··· Input for this task ···
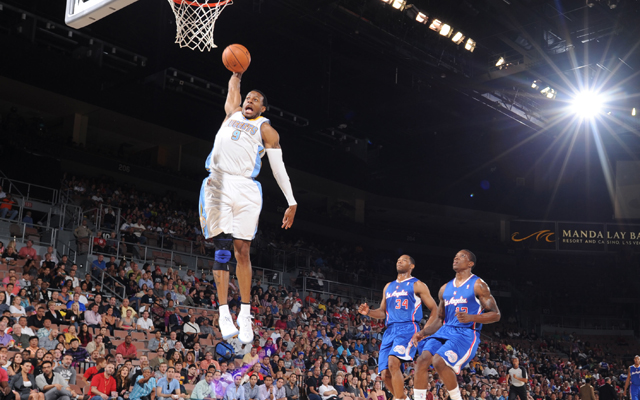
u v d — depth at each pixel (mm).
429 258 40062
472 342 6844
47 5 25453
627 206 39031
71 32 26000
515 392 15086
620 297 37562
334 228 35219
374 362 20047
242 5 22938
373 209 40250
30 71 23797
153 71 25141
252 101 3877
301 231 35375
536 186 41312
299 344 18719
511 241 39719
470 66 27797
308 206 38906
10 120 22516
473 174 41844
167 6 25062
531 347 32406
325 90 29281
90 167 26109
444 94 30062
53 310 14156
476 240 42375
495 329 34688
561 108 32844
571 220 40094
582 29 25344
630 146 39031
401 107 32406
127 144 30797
···
··· Input for this task ···
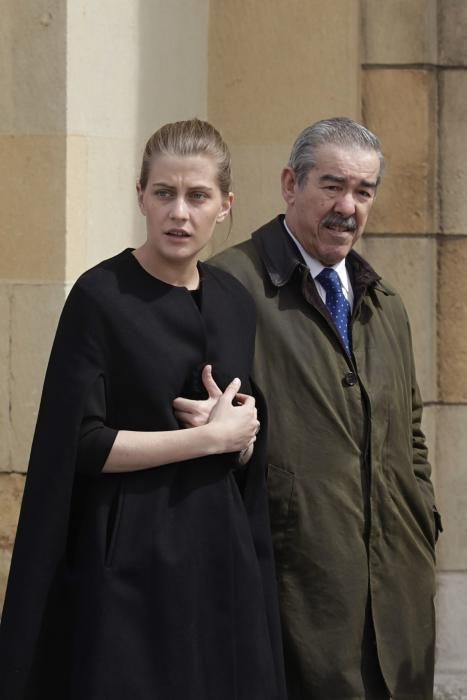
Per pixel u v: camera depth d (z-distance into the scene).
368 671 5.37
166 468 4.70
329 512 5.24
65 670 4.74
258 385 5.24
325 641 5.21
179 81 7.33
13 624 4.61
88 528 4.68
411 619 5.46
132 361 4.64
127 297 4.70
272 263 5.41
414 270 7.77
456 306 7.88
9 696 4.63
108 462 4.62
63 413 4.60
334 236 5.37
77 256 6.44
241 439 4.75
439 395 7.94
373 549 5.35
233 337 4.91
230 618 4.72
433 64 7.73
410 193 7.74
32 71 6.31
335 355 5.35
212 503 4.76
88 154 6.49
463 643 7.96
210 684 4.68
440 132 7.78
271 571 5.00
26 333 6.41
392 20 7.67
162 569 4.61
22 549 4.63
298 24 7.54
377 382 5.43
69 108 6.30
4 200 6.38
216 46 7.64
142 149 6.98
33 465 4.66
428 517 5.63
···
_Task item_: Here the output must be the lines above from the line with "241 439 4.75" to the line with "428 517 5.63", both included, duplicated word for word and nothing else.

_Exercise answer_:
241 439 4.75
439 395 7.94
373 549 5.35
233 337 4.91
230 618 4.72
433 64 7.73
410 193 7.74
32 71 6.31
335 355 5.35
212 503 4.76
88 154 6.49
463 643 7.96
210 684 4.68
440 132 7.78
271 571 5.00
26 333 6.41
392 20 7.67
162 569 4.61
22 549 4.63
298 24 7.54
377 382 5.43
69 108 6.30
4 200 6.38
216 46 7.64
142 149 6.98
33 465 4.66
428 517 5.63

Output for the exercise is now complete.